The world is about to end. Again!

This time it’s not because mosques are out of alignment. It’s all down to mobile phones.

I kid you not.

According to the Scotsman, an Indian Muslim organisation has issued a fatwa over mobile-phone etiquette.

Is this because the mobile phones are ringing out in the mosque in the middle of Friday prayers? No.

Are people texting when they should be praying? Nope.

Using their vibrate mode to induce an interesting sexual experience? No again.

Dying to know?

In the north Indian city of Kanpur, a panel of clerics from the Islamic group Jamia Ashraf-ul-Madaris has set new rules over using phones.

The panel objected to the use of aayats (verses from the Koran) as ringtones. It argues that people answer calls halfway through the aayat, leaving the verse incomplete.

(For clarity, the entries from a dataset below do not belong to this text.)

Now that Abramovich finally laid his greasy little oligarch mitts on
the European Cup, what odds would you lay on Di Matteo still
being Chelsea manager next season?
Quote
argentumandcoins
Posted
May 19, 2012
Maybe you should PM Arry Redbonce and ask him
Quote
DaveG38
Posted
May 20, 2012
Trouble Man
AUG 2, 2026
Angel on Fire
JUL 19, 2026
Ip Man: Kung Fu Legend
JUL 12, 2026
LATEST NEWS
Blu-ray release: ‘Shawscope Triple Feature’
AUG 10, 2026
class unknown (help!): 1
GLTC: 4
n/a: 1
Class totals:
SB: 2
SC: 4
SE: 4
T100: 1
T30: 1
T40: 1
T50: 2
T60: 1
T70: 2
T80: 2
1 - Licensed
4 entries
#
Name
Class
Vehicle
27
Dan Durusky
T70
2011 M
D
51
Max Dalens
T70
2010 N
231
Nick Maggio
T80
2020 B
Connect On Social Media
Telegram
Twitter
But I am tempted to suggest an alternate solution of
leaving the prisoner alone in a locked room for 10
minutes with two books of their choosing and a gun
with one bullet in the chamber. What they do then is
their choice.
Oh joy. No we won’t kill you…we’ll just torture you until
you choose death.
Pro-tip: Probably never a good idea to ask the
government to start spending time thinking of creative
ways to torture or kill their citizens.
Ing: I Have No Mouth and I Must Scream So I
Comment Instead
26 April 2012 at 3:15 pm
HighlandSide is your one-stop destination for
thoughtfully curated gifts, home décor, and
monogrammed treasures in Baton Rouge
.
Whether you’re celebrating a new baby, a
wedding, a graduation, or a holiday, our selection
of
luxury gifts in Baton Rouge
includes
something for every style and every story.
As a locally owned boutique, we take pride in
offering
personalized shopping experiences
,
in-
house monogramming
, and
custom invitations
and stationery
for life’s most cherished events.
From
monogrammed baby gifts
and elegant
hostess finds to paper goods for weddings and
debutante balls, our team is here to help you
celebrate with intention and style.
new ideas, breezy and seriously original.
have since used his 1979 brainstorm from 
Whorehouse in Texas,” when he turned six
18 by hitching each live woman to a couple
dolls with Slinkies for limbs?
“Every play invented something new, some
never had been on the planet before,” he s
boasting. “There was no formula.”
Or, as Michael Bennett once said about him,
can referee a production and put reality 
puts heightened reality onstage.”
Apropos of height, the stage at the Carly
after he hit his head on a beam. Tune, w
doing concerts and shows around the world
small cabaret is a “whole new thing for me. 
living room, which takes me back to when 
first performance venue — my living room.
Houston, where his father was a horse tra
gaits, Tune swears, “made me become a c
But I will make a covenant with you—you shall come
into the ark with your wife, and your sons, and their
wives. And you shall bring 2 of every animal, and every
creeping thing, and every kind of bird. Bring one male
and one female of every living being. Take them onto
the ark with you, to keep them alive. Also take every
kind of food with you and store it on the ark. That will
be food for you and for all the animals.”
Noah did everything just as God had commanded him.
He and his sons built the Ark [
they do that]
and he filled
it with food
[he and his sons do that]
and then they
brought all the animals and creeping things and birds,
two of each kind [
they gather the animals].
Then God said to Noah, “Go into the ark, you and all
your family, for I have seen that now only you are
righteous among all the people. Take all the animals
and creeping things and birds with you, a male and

Ghyasuddin, a senior cleric, said: “This kind of action amounts to a gunah [sin].”

So now you know. The verse is incomplete, so Allah will no doubt send his avenging angel to smite the guilty – and, we assume, their mobile phones.

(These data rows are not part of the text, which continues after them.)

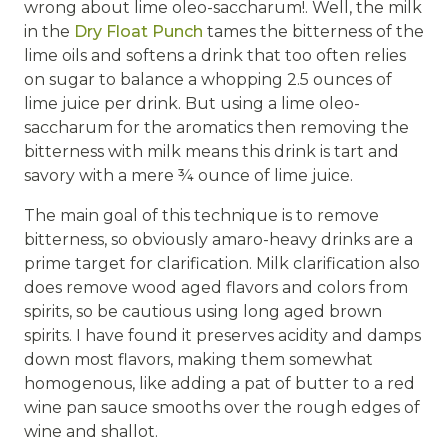
wrong about lime oleo-saccharum!. Well, the milk
in the
Dry Float Punch
tames the bitterness of the
lime oils and softens a drink that too often relies
on sugar to balance a whopping 2.5 ounces of
lime juice per drink. But using a lime oleo-
saccharum for the aromatics then removing the
bitterness with milk means this drink is tart and
savory with a mere ¾ ounce of lime juice.
The main goal of this technique is to remove
bitterness, so obviously amaro-heavy drinks are a
prime target for clarification. Milk clarification also
does remove wood aged flavors and colors from
spirits, so be cautious using long aged brown
spirits. I have found it preserves acidity and damps
down most flavors, making them somewhat
homogenous, like adding a pat of butter to a red
wine pan sauce smooths over the rough edges of
wine and shallot.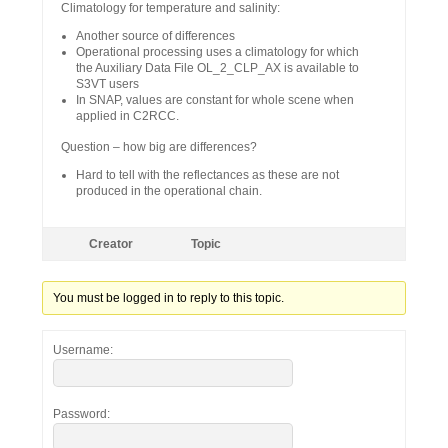
Climatology for temperature and salinity:
Another source of differences
Operational processing uses a climatology for which
the Auxiliary Data File OL_2_CLP_AX is available to
S3VT users
In SNAP, values are constant for whole scene when
applied in C2RCC.
Question – how big are differences?
Hard to tell with the reflectances as these are not
produced in the operational chain.
Creator
Topic
You must be logged in to reply to this topic.
Username:
Password: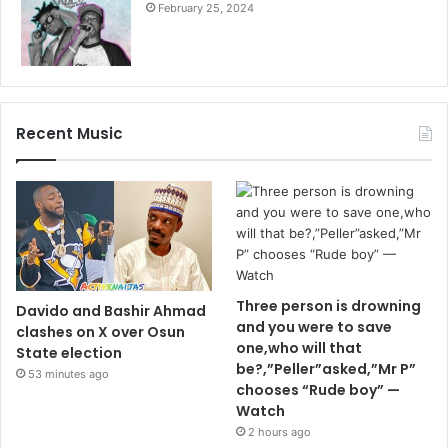
February 25, 2024
Recent Music
Three person is drowning
Davido and Bashir Ahmad
and you were to save
clashes on X over Osun
one,who will that
State election
be?,”Peller”asked,”Mr P”
53 minutes ago
chooses “Rude boy” —
Watch
2 hours ago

Good job Christians haven’t cottoned onto this idea. You can just see the train carriage full of people getting calls on their mobiles – as so often happens – and they’re all sitting there waiting for the Lord’s Prayer to reach the “for ever and ever, amen” bit before they press the button and say, “Hello? I’m on a train.”

But it could be even worse: it could be the entire Decalogue or the Nicene Creed.

2 comments:

Buffy said...

Oh FFS. I swear I've never seen a bunch of people who find so much to get irate over, as well as make idiotic regulations about.

Anonymous said...

Hmmm, I want to have 1 Timothy 2:11 on my cell phone. But then I'd probably be beaten silly by the females nearby.